ISTANBUL—Terrorists from the outlawed Kurdistan Workers Party (PKK) have executed 13 kidnapped Turks, including military and police personnel, in a cave in northern Iraq, Turkish officials said on Sunday, amid a military operation against the group.

Forty eight PKK terrorists were killed during the military operation, while three Turkish soldiers were killed and three wounded, Defence Minister Hulusi Akar said in a statement. Twelve of the kidnapped Turks had been shot in the head and one in the shoulder, he said.

Turkey launched the military operation against the PKK in northern Iraq’s Gara region, some 35 km (22 miles) south of the Turkish border, on Feb. 10 to secure its frontier and find citizens who had been kidnapped previously, he said.

The governor of Malatya province in southeast Turkey named six soldiers and two police officers, kidnapped in separate incidents in 2015 and 2016, as being among those killed in the cave. Three of the dead have yet to be identified in autopsies being carried out in Malatya.

One senior security source told Reuters that Turkish intelligence personnel were among the dead.

“According to initial information given by two terrorists captured alive, our citizens were martyred at the start of the operation by the terrorist responsible for the cave,” Akar said at the operation’s control centre near the Iraq border.

A statement on a PKK website said some prisoners it was holding, including Turkish intelligence, police and military personnel, had died during clashes in the area.
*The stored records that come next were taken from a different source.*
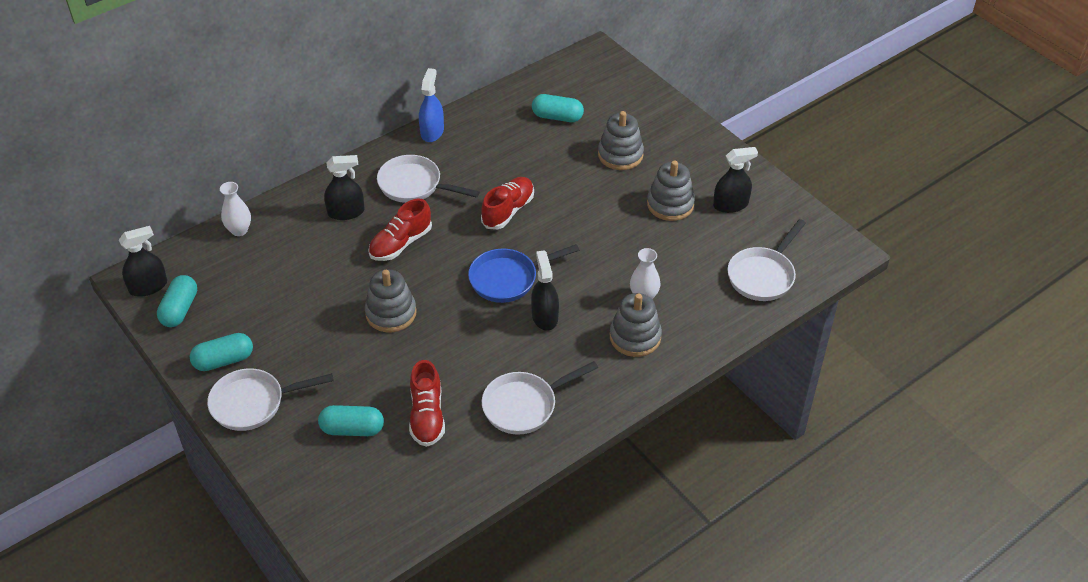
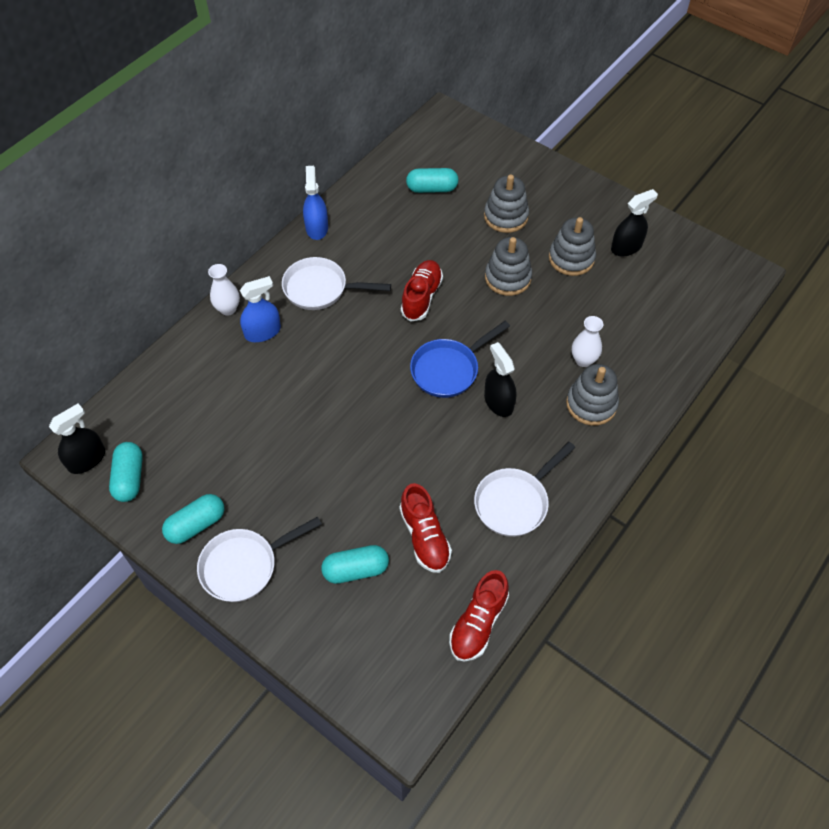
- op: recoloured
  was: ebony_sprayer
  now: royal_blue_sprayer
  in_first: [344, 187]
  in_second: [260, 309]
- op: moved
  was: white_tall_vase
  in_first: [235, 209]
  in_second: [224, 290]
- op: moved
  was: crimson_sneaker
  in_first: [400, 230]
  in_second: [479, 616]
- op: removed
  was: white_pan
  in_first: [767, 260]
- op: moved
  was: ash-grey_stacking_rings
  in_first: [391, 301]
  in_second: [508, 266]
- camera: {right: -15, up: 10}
The group denied it had ever hurt prisoners.

‘Revenge’

The PKK, designated a terrorist group by Turkey, the United States and European Union, launched its armed insurgency in mainly Kurdish southeast Turkey in 1984 and more than 40,000 people have been killed in the conflict.

In the last two years Turkey’s fight against the PKK has increasingly focused on northern Iraq, where the group has its stronghold in the Qandil mountains on the Iranian border.
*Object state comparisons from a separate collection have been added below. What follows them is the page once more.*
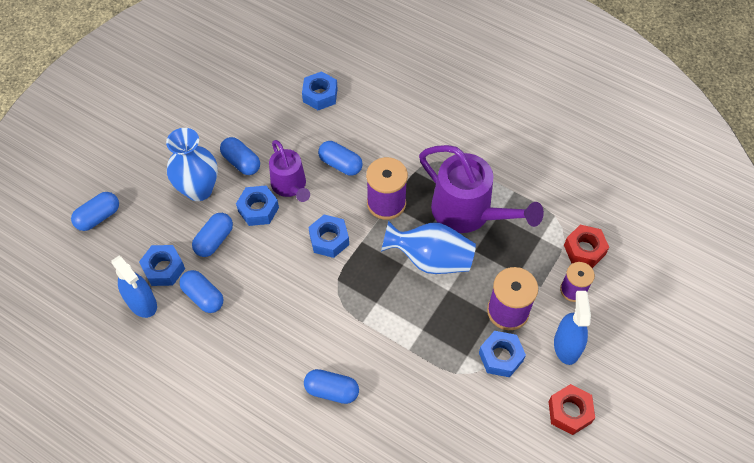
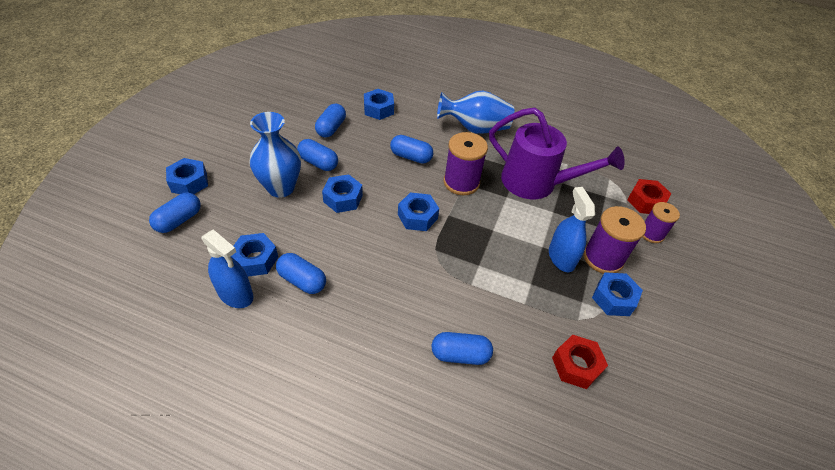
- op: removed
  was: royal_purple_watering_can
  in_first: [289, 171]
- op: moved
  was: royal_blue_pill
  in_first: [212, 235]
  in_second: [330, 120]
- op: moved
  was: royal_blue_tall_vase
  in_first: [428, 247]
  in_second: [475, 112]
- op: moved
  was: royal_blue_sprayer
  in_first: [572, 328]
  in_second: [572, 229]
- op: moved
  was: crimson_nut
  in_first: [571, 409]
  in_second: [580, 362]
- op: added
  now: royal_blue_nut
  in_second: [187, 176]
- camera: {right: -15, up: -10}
The presidency’s communications director Fahrettin Altun said on Twitter that as Turkey mourns it dead it also reiterates its commitment to “chase down every last terrorist hiding in their caves and safe houses”.

“Our revenge will be painful. Our justice will be swift,” he said, slamming the West’s “deafening silence” in the face of PKK attacks and pledging “steps against individuals and groups glorifying and encouraging terrorism at home and abroad.”

In 2017, Turkey’s foreign minister said Ankara was working to bring back citizens he said had been kidnapped by the PKK, after Turkish media reported two Turkish intelligence officers had been captured by the PKK in Iraq.